# [GIVEN RECORDS]
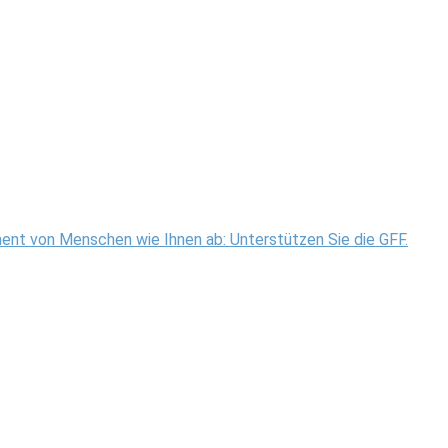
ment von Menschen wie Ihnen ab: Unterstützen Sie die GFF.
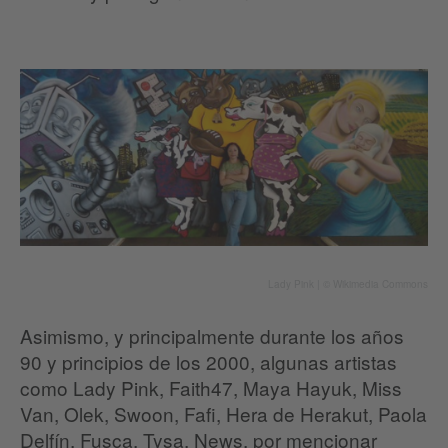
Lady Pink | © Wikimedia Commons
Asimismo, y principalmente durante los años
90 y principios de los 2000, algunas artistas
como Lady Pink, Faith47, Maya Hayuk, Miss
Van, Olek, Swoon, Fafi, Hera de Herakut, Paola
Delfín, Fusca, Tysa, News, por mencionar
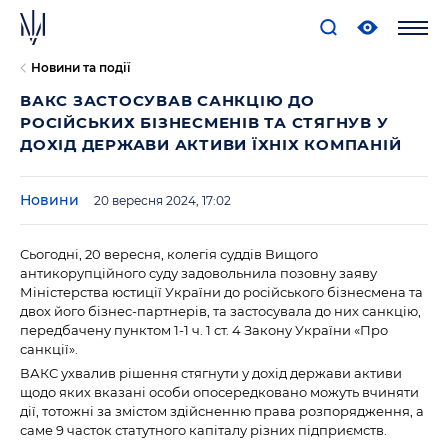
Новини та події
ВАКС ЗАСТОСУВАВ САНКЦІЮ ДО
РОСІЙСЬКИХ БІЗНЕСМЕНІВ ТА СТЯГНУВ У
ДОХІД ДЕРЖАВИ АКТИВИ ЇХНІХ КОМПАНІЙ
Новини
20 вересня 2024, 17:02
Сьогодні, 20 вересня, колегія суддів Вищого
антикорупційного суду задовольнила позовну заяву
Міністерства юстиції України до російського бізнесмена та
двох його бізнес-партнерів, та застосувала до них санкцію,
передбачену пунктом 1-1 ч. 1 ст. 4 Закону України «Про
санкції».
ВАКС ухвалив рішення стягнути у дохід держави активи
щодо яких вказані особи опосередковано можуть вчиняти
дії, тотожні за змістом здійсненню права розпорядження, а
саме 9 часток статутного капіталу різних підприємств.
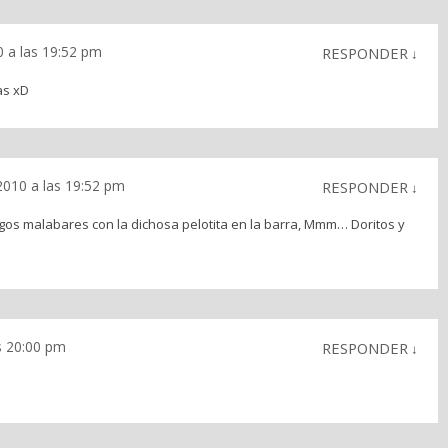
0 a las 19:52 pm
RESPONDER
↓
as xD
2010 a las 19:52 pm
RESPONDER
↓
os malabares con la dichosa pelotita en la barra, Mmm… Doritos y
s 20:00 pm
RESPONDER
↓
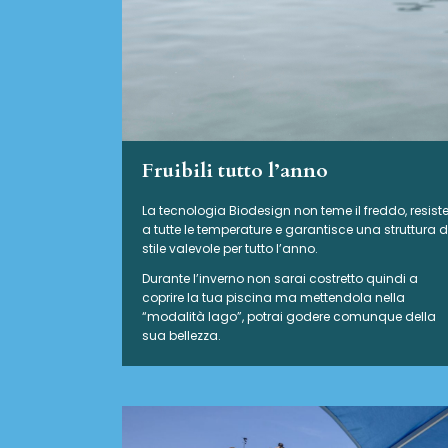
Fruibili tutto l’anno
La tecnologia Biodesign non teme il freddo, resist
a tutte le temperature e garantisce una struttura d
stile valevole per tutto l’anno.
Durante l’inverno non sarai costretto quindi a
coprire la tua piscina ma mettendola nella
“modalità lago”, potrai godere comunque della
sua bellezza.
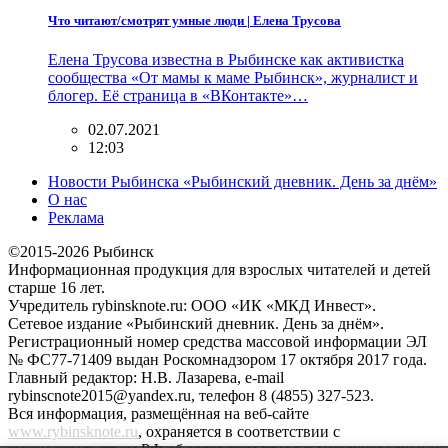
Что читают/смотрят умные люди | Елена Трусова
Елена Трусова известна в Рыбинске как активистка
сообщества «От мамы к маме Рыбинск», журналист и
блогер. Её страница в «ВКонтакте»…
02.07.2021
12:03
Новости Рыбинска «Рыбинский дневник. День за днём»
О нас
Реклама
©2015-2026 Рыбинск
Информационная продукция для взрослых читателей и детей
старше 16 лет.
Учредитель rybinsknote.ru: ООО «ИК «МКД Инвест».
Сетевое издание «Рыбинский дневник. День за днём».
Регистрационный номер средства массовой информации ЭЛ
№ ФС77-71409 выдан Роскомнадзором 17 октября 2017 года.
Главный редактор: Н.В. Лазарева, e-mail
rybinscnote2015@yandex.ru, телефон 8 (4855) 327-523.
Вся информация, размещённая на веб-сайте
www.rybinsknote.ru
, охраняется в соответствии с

==

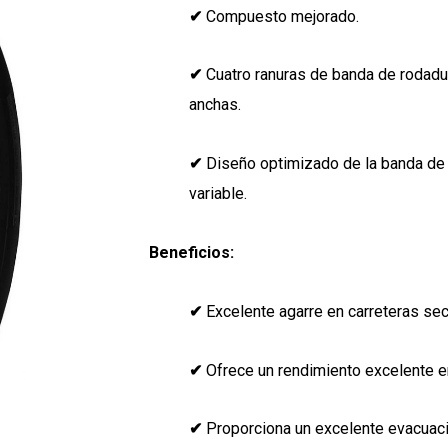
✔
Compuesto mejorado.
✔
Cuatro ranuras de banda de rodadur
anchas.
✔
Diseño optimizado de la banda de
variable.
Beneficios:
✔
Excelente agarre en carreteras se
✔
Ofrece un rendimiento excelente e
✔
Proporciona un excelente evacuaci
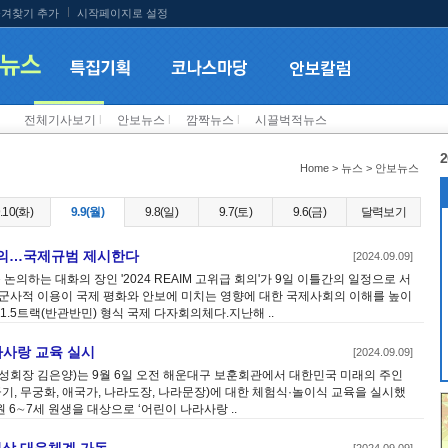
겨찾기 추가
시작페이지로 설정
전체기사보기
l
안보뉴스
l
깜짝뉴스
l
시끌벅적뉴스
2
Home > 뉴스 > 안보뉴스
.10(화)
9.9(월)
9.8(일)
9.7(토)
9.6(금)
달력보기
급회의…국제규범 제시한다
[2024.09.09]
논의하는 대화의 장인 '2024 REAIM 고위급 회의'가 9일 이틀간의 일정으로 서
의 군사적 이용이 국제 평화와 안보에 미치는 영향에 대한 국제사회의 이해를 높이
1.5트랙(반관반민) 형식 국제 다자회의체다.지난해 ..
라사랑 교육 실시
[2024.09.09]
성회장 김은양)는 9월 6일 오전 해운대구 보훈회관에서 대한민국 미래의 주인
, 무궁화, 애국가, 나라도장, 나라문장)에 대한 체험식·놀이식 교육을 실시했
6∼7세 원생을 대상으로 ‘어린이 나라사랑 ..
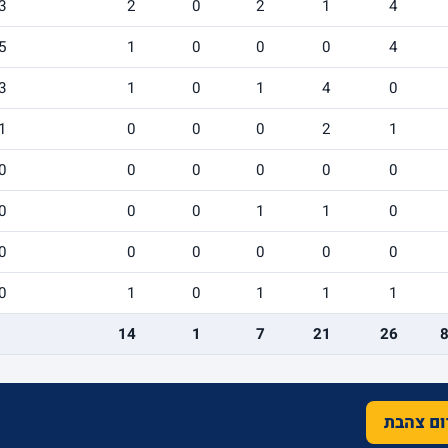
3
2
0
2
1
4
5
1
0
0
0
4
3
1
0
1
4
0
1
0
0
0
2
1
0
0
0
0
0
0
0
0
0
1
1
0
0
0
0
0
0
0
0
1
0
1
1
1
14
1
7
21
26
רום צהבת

* * *

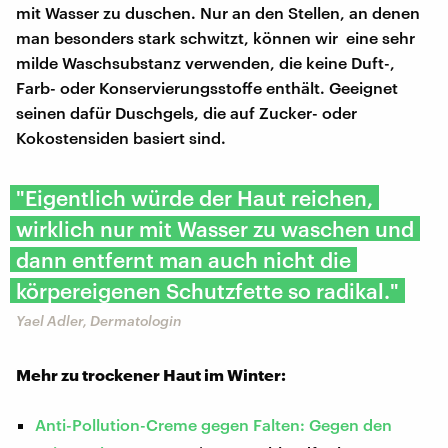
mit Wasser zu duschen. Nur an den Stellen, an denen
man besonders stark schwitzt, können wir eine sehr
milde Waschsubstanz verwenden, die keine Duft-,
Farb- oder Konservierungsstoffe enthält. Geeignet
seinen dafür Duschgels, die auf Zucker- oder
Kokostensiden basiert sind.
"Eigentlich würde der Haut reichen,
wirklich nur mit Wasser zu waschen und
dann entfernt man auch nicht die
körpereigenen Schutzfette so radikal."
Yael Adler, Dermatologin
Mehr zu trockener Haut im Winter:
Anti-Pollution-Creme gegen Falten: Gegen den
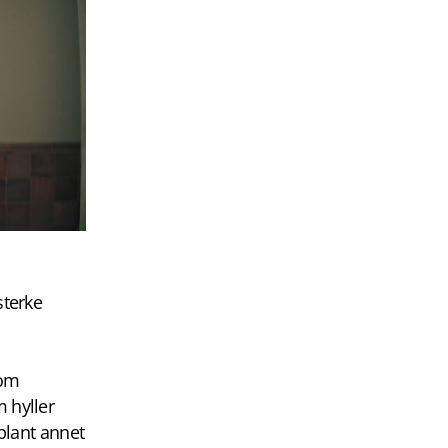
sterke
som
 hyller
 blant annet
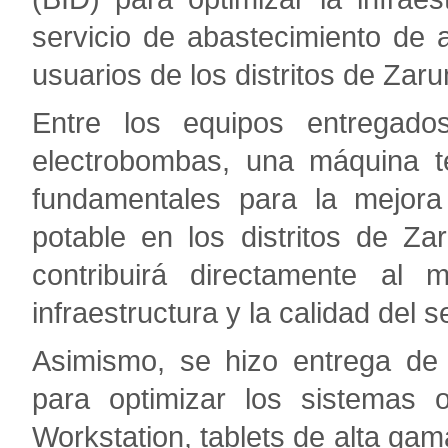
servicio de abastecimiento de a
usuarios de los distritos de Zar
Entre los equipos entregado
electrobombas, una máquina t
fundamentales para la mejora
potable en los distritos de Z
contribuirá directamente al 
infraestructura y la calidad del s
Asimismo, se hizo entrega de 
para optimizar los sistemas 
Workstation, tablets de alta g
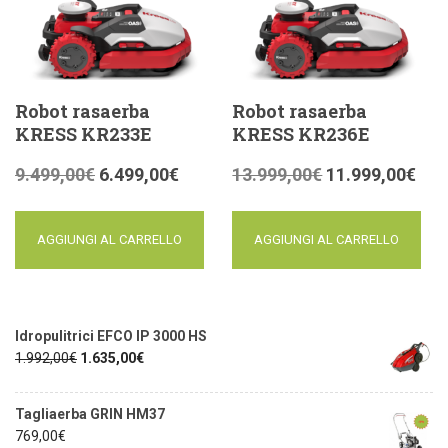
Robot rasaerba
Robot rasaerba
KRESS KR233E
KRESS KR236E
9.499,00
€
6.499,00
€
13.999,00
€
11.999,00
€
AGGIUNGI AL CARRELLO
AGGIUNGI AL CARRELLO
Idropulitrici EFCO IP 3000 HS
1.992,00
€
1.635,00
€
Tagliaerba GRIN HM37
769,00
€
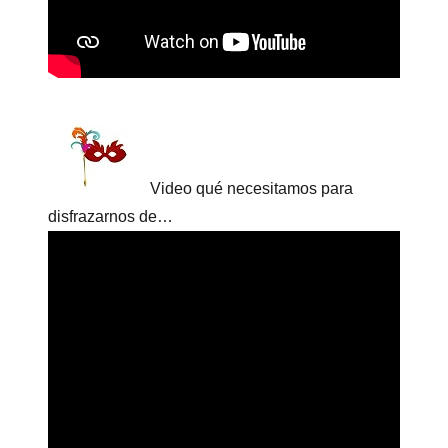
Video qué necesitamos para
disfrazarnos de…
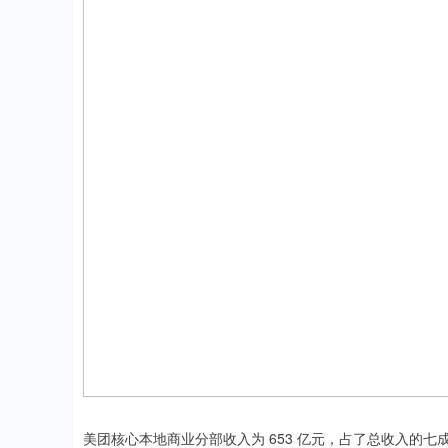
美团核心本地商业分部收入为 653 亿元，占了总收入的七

# [DIRECTIONS FOR THIS TASK]
Everything from the line containing "Главный редактор: Н.В. Лазарева, e-mail" through the line containing "в соответствии с" in the material above should be retyped exactly, both ends included, and nothing more.

# [FINISHED EXERCISE]
Главный редактор: Н.В. Лазарева, e-mail
rybinscnote2015@yandex.ru, телефон 8 (4855) 327-523.
Вся информация, размещённая на веб-сайте
www.rybinsknote.ru
, охраняется в соответствии с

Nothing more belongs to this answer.